カップリング曲「おんな恋挽歌」は過ぎ去った恋の情景を優しく、そして切なく彩る作品。しっとりとしたメロディに乗せて歌われている。

「こちらは作詞の三里こうじ先生と、作曲の作山健先生の作品です。作山先生はご自身で音楽事務所をされていて、カラオケ大会も主催されているのですが、毎回、大会にゲストとして呼んでいただくので、いつもステージで『先生の作品を歌いたいです!』って宣言していたんです。それが今回、こうして実現して本当にうれしいですね。

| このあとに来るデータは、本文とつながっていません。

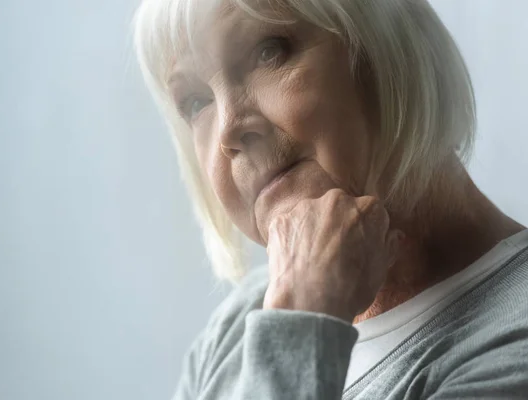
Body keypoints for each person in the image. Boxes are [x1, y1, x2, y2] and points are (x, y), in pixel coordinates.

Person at [133, 0, 528, 398]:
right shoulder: (235, 329)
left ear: (391, 45)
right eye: (197, 103)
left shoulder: (513, 338)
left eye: (268, 51)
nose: (228, 132)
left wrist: (300, 324)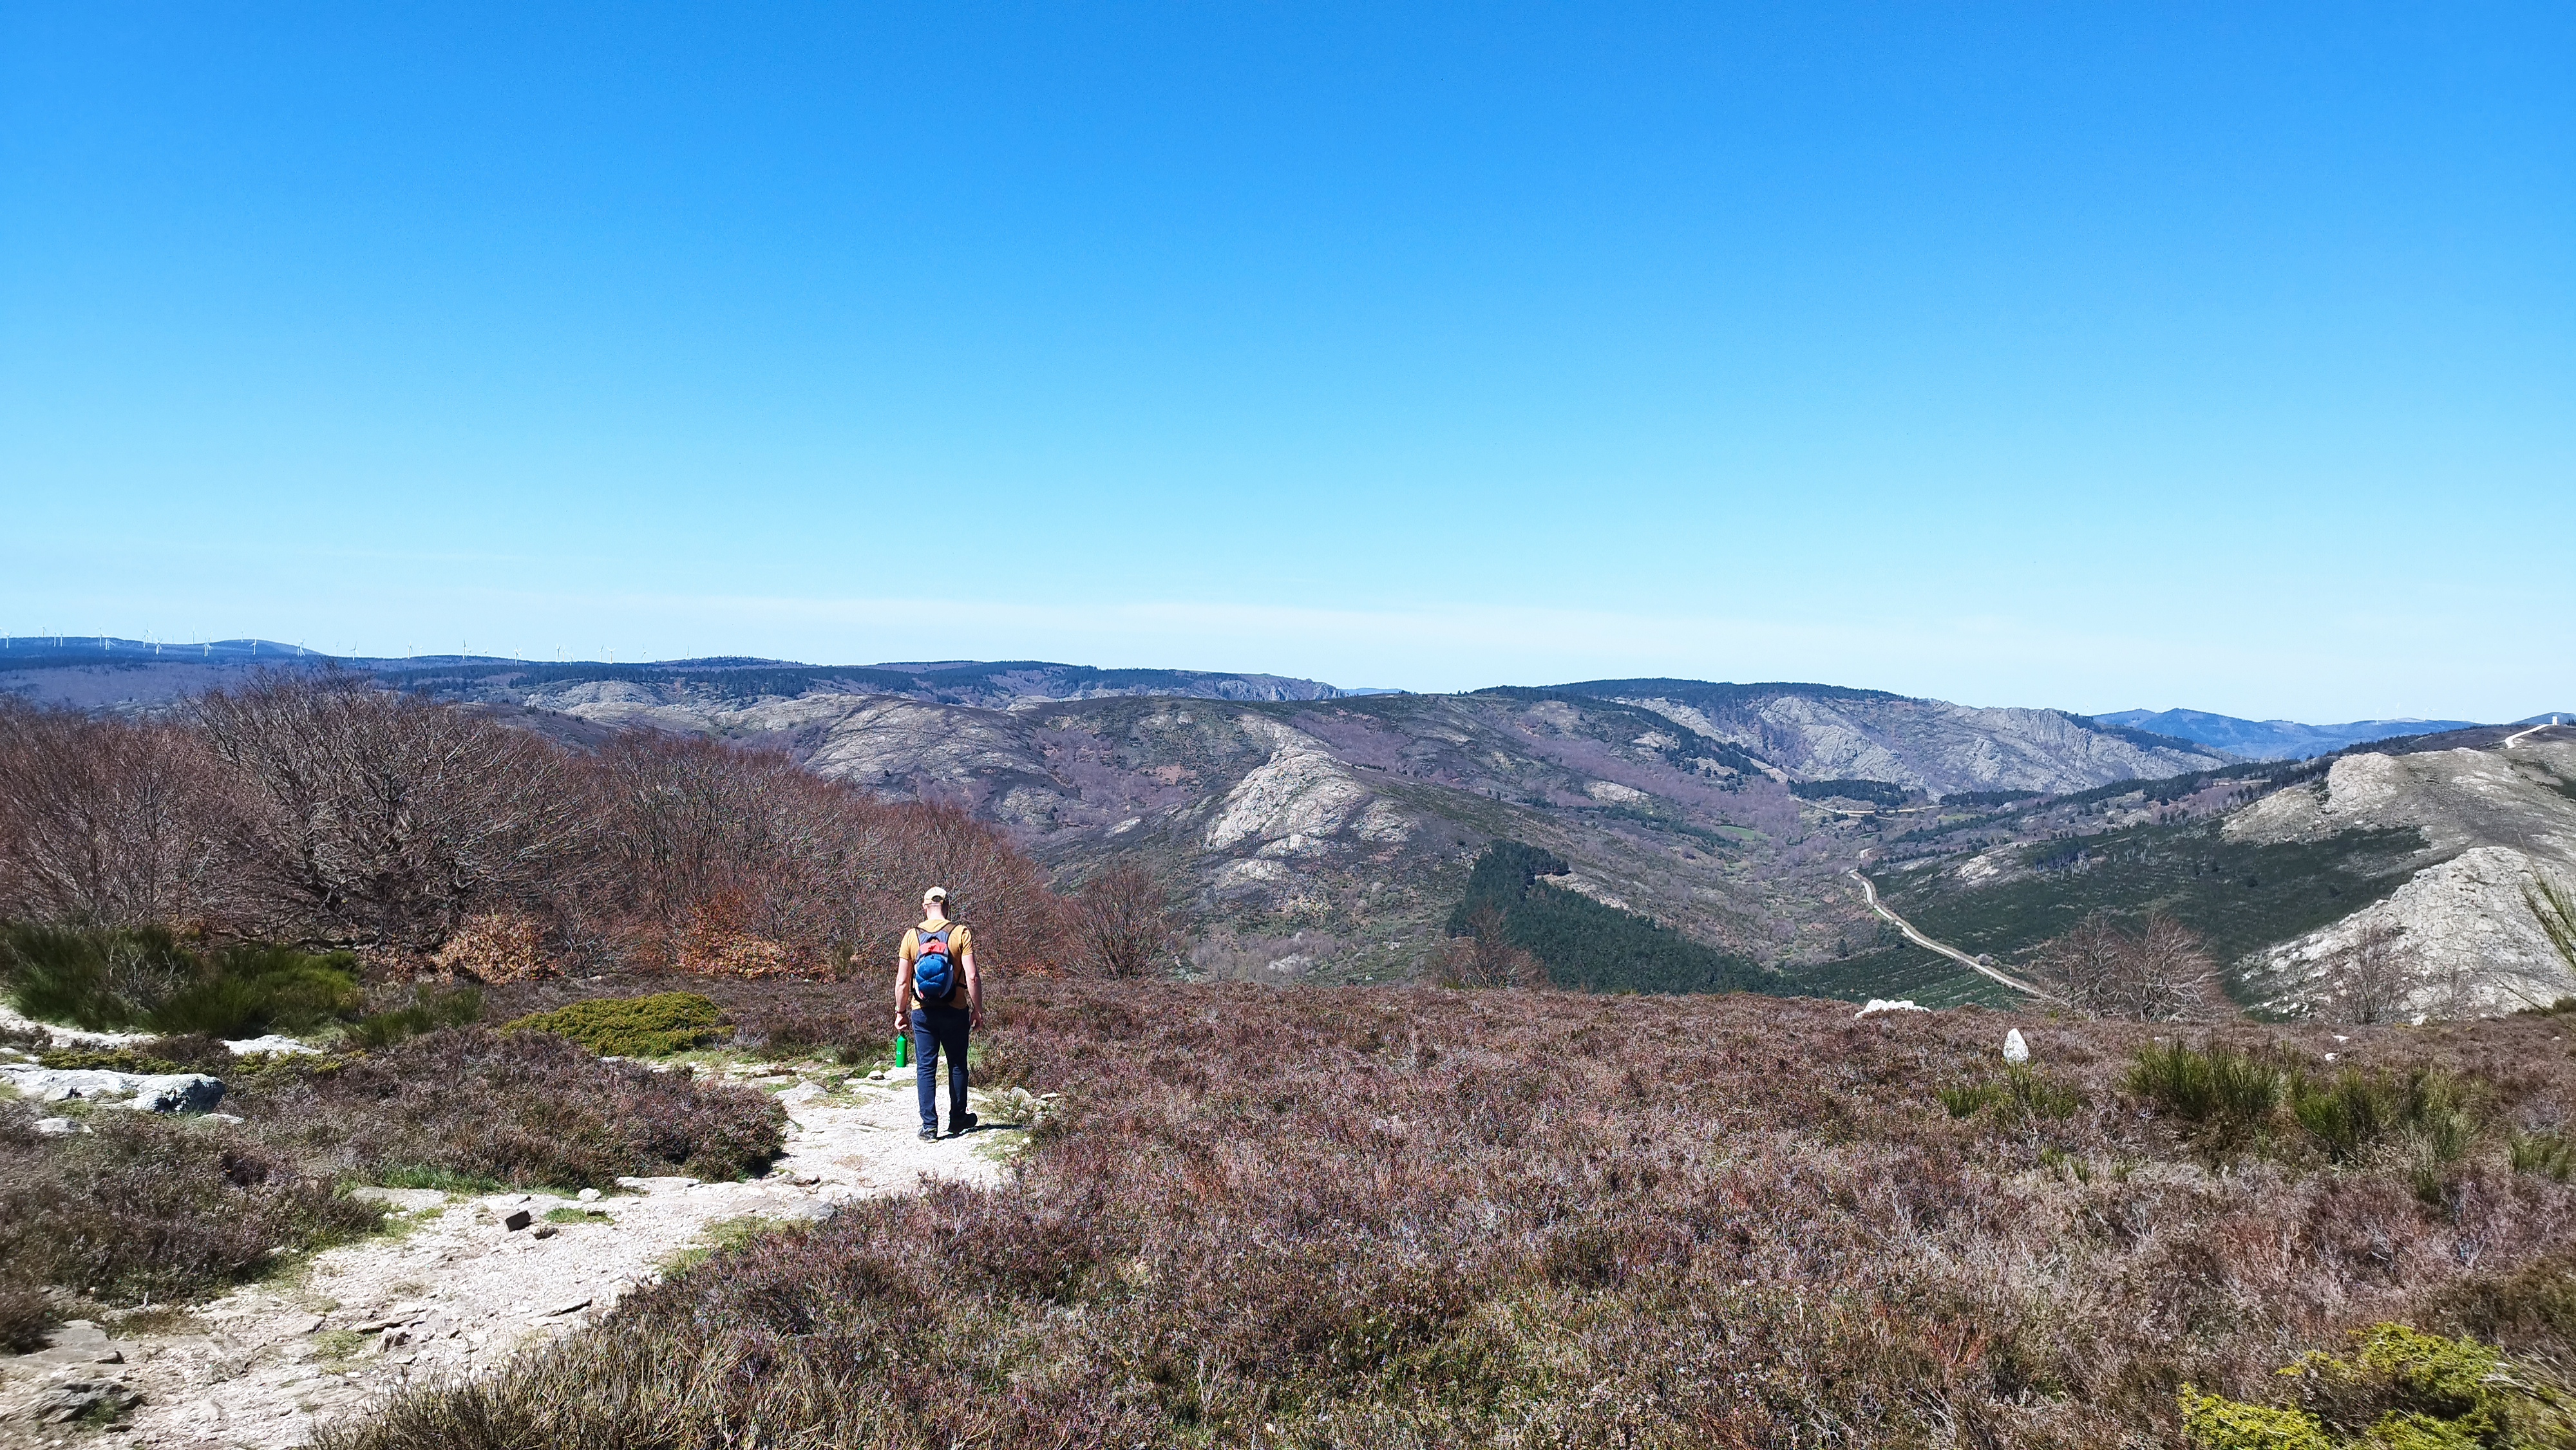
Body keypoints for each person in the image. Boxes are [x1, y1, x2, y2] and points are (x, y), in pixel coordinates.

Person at [894, 885, 981, 1141]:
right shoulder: (960, 933)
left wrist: (901, 1012)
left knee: (926, 1067)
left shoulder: (911, 936)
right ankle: (958, 1118)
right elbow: (973, 976)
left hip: (923, 1012)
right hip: (956, 1009)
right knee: (957, 1064)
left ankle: (930, 1127)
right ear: (947, 906)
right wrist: (978, 1010)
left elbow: (902, 981)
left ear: (925, 908)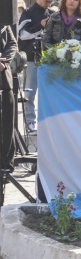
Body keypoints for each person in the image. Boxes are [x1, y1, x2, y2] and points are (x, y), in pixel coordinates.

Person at [16, 0, 53, 132]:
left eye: (50, 2)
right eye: (46, 1)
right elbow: (22, 35)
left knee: (48, 91)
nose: (48, 4)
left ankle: (46, 121)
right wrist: (40, 26)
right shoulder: (28, 13)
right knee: (30, 91)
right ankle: (30, 121)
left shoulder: (50, 13)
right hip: (31, 58)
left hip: (48, 58)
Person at [0, 25, 18, 171]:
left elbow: (12, 44)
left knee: (7, 124)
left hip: (4, 81)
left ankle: (6, 164)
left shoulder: (4, 24)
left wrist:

この歌の一番の聴かせどころは、『さようなら… お別れね』という部分だと思うんですけれど、実はこれ、私からの提案でセリフにさせていただきました。作山先生からいただいたデモ音源では、ここはメロディに乗せて『さよなら〜〜』と歌われていたんですが、これをセリフにした方が、より聴く人の心に気持ちが届くのではないかと思ったんです。

感情的に歌い上げるよりも、ポツリとつぶやくように言うことで、かえって切ない余韻が残るんじゃないかなって。私なりの解釈で挑戦させていただきました。まさに昭和の残り香が漂う、じっくりと聴かせる一曲なので、こちらもぜひカラオケで挑戦してみてください」(西川ひとみ)

 


2025年8月6日発売
西川ひとみ「霧島連山 風が哭く」
西川ひとみ

「霧島連山 風が哭く」
作詞/円 香乃 作曲/岡 千秋 編曲/伊戸のりお
c/w「おんな恋挽歌」
作詞/三里こうじ 作曲/作山 健 編曲/伊戸のりお
徳間ジャパンコミュニケーションズ TKCA-91641 ¥1,500(税込)

【Amazon】西川ひとみ「霧島連山 風が哭く」

 


西川ひとみ

profile
西川ひとみ
9月14日、熊本県八代市生まれ。浪曲師・松平円十郎の一人娘として生まれ、物心ついた頃から歌の素養を育む。歌手を志して上京し、1994年2月に「別府航路」(芸名:西村妃都美)でデビュー。1998年に4枚目のシングルをリリースするが、その後、母の介護のため一時歌手活動を中断する。しかし、歌への情熱は絶えることなく、2005年に再デビュー。2007年6月には、心機一転「西川ひとみ」へと改名し、本格的に再出発を果たした。2017年には現在の徳間ジャパンコミュニケーションズへ移籍。
演歌の心髄を突く確かな歌唱力と表現力には定評があり、情熱的な王道演歌から、聴く人を笑顔にするポップなデュエット曲まで、幅広い楽曲を歌いこなす。2020年にはヒットメーカー・岡千秋氏と初めてタッグを組んだシングル「玄界灘に春が来る」をリリース。近年は“岡千秋メロディ”の歌い手として、新たな魅力を開花。温かく気さくな人柄でファンから愛されいる。